[DOCUMENT TEXT]
• • • • •

Marshall looks like a snail out there: he is sloooooowwwwwww.


----------



## Benedict_Boozer (Jul 16, 2004)

Great McGrady woke up. Rockets on fire from deep


----------



## Pioneer10 (Sep 30, 2004)

Newble and Marshall are not a good combo out there. Both of those guy have had wide open 3 point looks and bricked it. Marshall is not helping on the glass either: guards are beating him to balls he is closest too.


----------



## Larry Hughes for Retirement (Jul 5, 2004)

Well thats not a good start... hopefully we can stand their punches right now and still be standing well enough to deliver ours.


----------



## Benedict_Boozer (Jul 16, 2004)

Man we just can't get any rebounds without Gooden & AV


----------



## Brandname (May 24, 2006)

What a flop by Scola. I can't believe they gave him that.


----------



## Brandname (May 24, 2006)

Come on guys, you HAVE to hit those open shots. Goddamn.


----------



## Brandname (May 24, 2006)

This is a really irritating game.


----------



## Brandname (May 24, 2006)

ugh


----------



## Brandname (May 24, 2006)

How do we let that happen? That was the easiest play any team could make. You can't leave someone open in the lane like that. wow


----------



## Brandname (May 24, 2006)

The effort isn't there tonight. If you're shorthanded and you don't come with effort, you're basically just giving up on the game. I'm very disappointed with our guys so far.


----------



## Benedict_Boozer (Jul 16, 2004)

We have no chance in this game.

We can't control the boards and that is basically our game. Without that we got nothing


----------



## Brandname (May 24, 2006)

We are getting DESTROYED on the glass tonight. Absolutely obliterated.


----------



## Benedict_Boozer (Jul 16, 2004)

Lebron's body language is terrible on defense.

He needs to step it up


----------



## Brandname (May 24, 2006)

Benedict_Boozer said:


> Lebron's body language is terrible on defense.
> 
> He needs to step it up


Everyone's is in this game. It's really pathetic. How could we be so unmotivated for a game? I just don't get it. Do we give up because Drew's not playing? really?


----------



## Brandname (May 24, 2006)

oh crap, Lebron is sitting.


----------



## Brandname (May 24, 2006)

terrible foul


----------



## Benedict_Boozer (Jul 16, 2004)

Stupid foul by Hughes

Dumb time to take Lebron out in the middle of a run :azdaja:


----------



## OneBadLT123 (Oct 4, 2005)

I have a feeling Bron is going to torch us when he comes back in.


----------



## futuristxen (Jun 26, 2003)

• • • • •

[SOURCE MATERIAL]
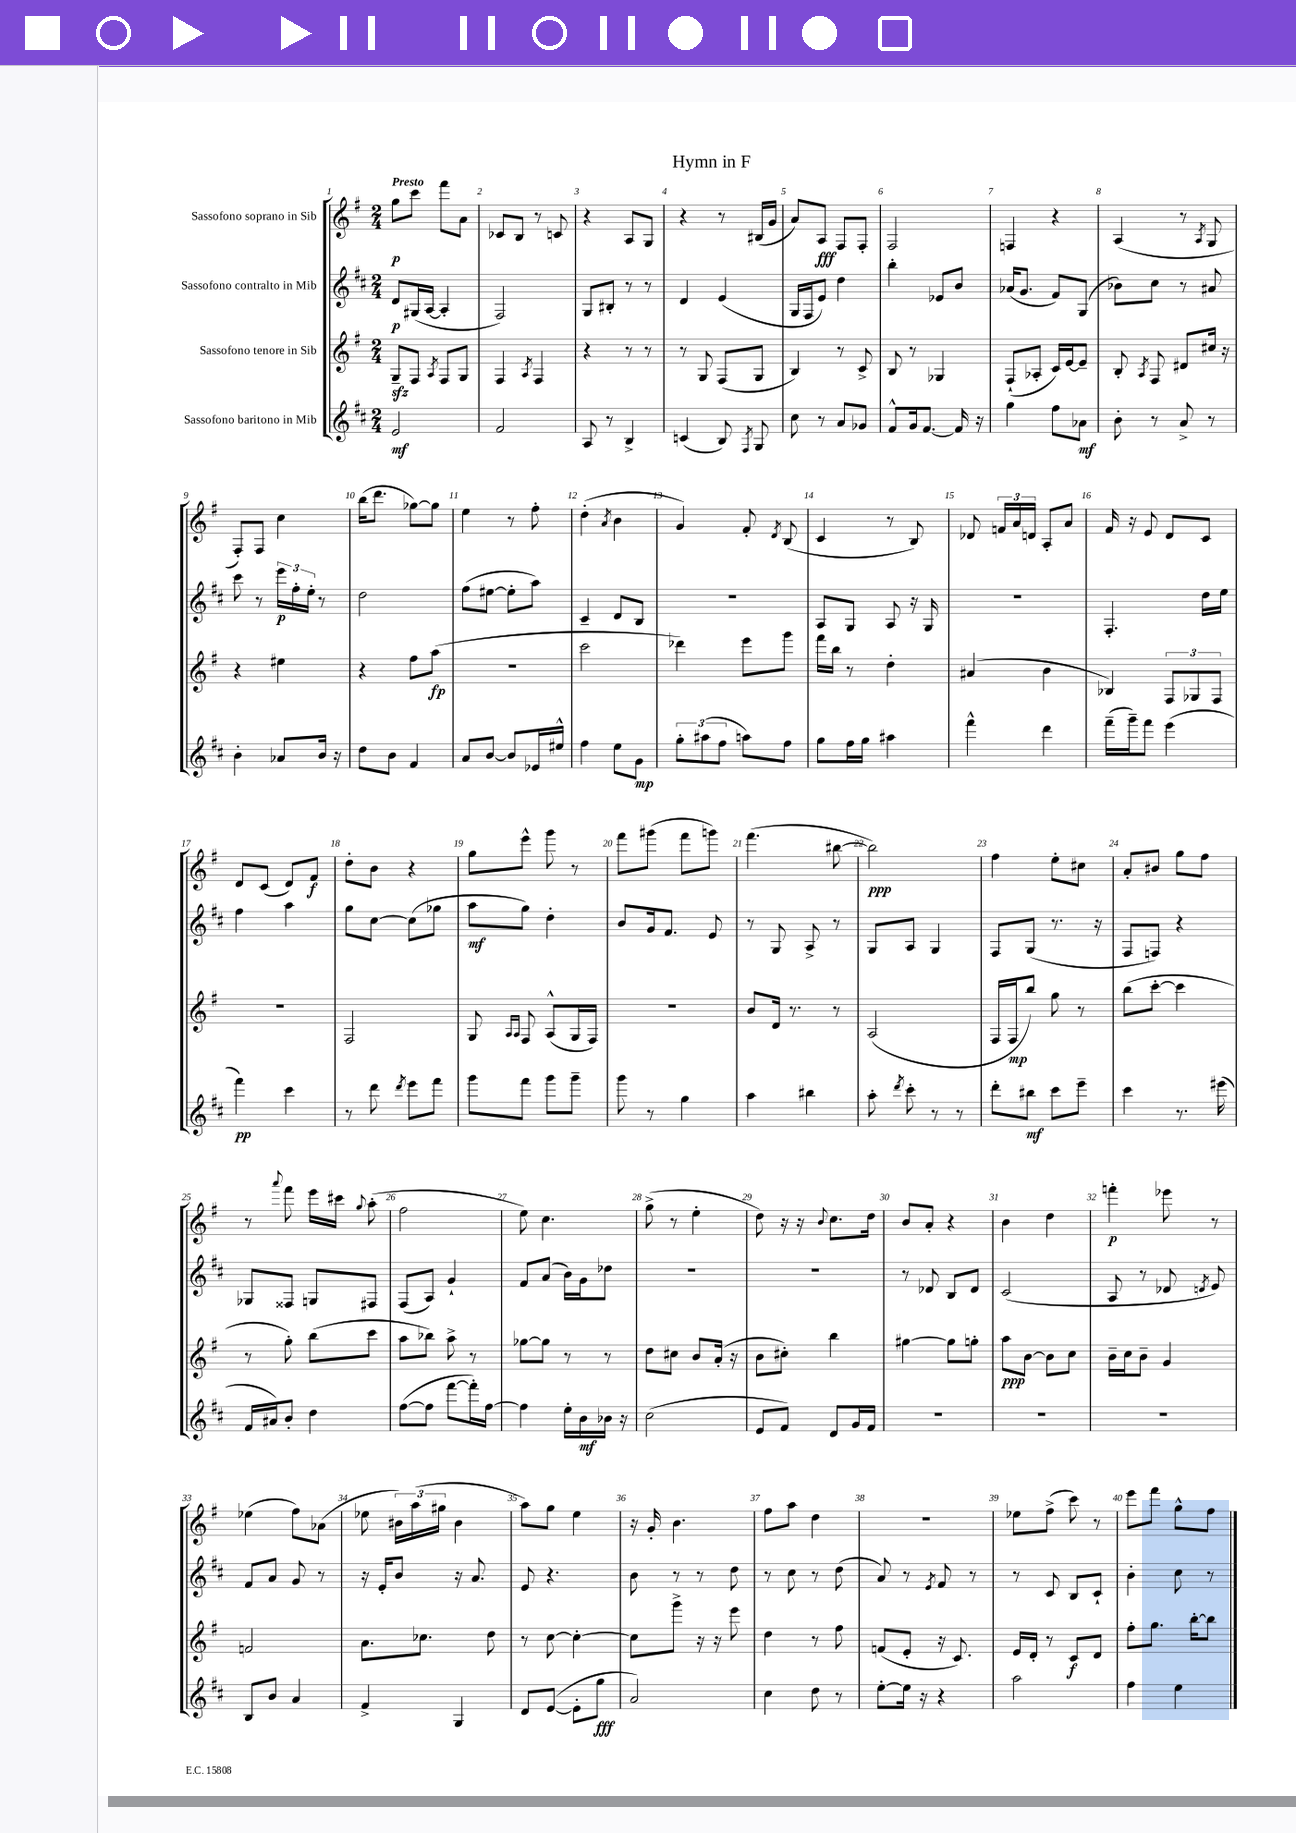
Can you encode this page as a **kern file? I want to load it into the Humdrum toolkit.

• • • • •

[WHAT YOU WILL DO]
[a] In the forum thread, which two players does Pioneer10 say are not a good combo?
[b] Echo a passage from the forum thread word for word. Begin at the words "Newble and Marshall" and stop after "to deliver ours.".
[c] In the forum thread, why does Benedict_Boozer say the team has no chance in this game?

[FINAL ANSWERS]
[a] Newble and Marshall.

[b]
Newble and Marshall are not a good combo out there. Both of those guy have had wide open 3 point looks and bricked it. Marshall is not helping on the glass either: guards are beating him to balls he is closest too.


----------



## Larry Hughes for Retirement (Jul 5, 2004)

Well thats not a good start... hopefully we can stand their punches right now and still be standing well enough to deliver ours.

[c] The team can't control the boards, which is basically its game. Without that, it has nothing.